■ Provided passage

%%

Status: Ongoing since 2012
Beneficiaries to date: 338
The project targets mainly rural unemployed women who bear the burden of feeding and caring for their families while their menfolk travel to urban areas in in search of employment. The program trains the women on improved poultry production practices and organizes them into effective marketing networks that links into urban markets. Beneficiaries initially receive a 4 day training course on managing poultry as an income-generating enterprise at Latia. They are provided with a start-up kit of 10 chicks, necessary vaccines and some feed for the first 3 months. Latia staff then continue to monitor the health of the chicken flocks and regularly visits the villages to train beneficiaries on home-based prevention and control of poultry pests and diseases.
This program was started in 2012 and by the end of 2013 had benefited 245 poor rural households in Kenya. The program targets mainly rural unemployed women who bear the burden of feeding and caring for their families while their menfolk travel to urban areas in in search of employment. The program trains the women on improved poultry production practices and organizes them into effective marketing networks that links into urban markets. The program’s goal is to help women generate income and provide high quality food nutrients to their families on a sustainable basis.
Beneficiaries under this program initially received a 4-day training course on managing poultry as an income-generating activity at Latia Resource Center. Participants are given practical advice on how to raise their chicken and after the training each beneficiary is provided with a start-up kit of 12 chicks, necessary vaccines and some feed for the first 3 months.
The trained beneficiaries receive further support in establishing their chicken enterprises once they return to their villages from the Center’s extension team. The Center has a qualified Veterinary who continues monitoring the health of the chicken flocks and regularly visits the villages to treat sick chicken as well as to train farmers on home-based prevention and control of pests and diseases. . The trained farmers later pass-on breeding stock (to honour their in-kind loan) to newly trained farmers to ensure program expansion.
The program beneficiaries are organized into poultry producer groups and for each group a lead farmer is selected to coordinate the activities of the group. After the initial 3 months training and direct support contact between the groups and the Center is maintained through the lead farmer who is regularly trained and supported to provide vaccination and treatment to the group members chicken and get paid a fee for the service. The Center has recently started mobilizing the producer groups into a cooperative to facilitate joint marketing of chicken to improve returns to the farmers. The cooperative will also encourage savings among members and improve access to credit for inputs required in the production of chicken.

%%

■ Data shown
%%

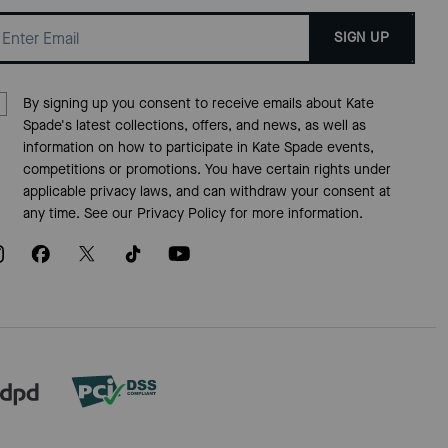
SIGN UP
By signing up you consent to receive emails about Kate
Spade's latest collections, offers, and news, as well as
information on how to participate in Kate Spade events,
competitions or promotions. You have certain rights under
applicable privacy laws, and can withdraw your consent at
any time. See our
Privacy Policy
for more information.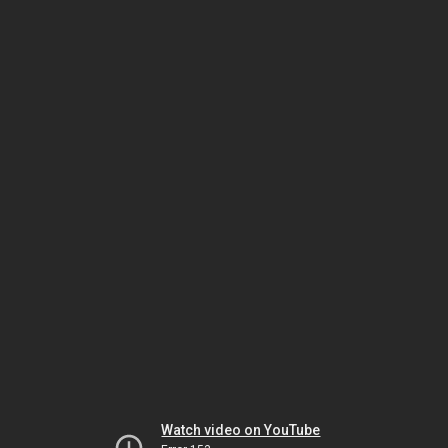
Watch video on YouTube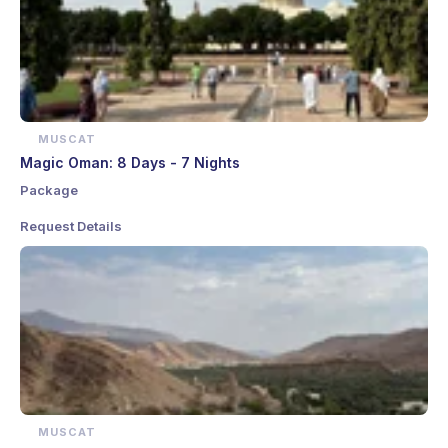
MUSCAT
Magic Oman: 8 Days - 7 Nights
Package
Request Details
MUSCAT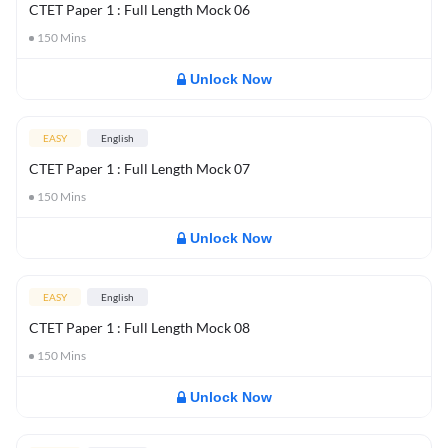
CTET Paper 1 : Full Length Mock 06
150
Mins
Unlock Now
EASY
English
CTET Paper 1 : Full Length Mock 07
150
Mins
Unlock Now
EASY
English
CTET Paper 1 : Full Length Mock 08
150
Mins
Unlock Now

%%
%%

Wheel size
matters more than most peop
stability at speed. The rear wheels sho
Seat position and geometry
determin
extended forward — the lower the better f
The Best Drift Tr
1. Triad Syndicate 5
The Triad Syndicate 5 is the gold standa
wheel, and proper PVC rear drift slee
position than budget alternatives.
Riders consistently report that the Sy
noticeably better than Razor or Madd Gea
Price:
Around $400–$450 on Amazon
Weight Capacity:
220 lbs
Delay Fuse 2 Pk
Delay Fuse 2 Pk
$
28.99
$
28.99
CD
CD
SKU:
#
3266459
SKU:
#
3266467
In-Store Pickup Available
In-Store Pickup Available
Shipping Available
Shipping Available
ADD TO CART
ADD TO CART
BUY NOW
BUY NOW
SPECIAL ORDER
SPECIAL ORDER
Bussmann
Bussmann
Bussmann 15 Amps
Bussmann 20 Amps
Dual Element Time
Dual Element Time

%%

■ Assigned task
In the poultry program text, why do trained farmers later pass on breeding stock to newly trained farmers? Answer in one to three sentences.

■ Your solution
Passing on breeding stock repays the in-kind loan the farmers received. It also ensures that the program expands to newly trained farmers.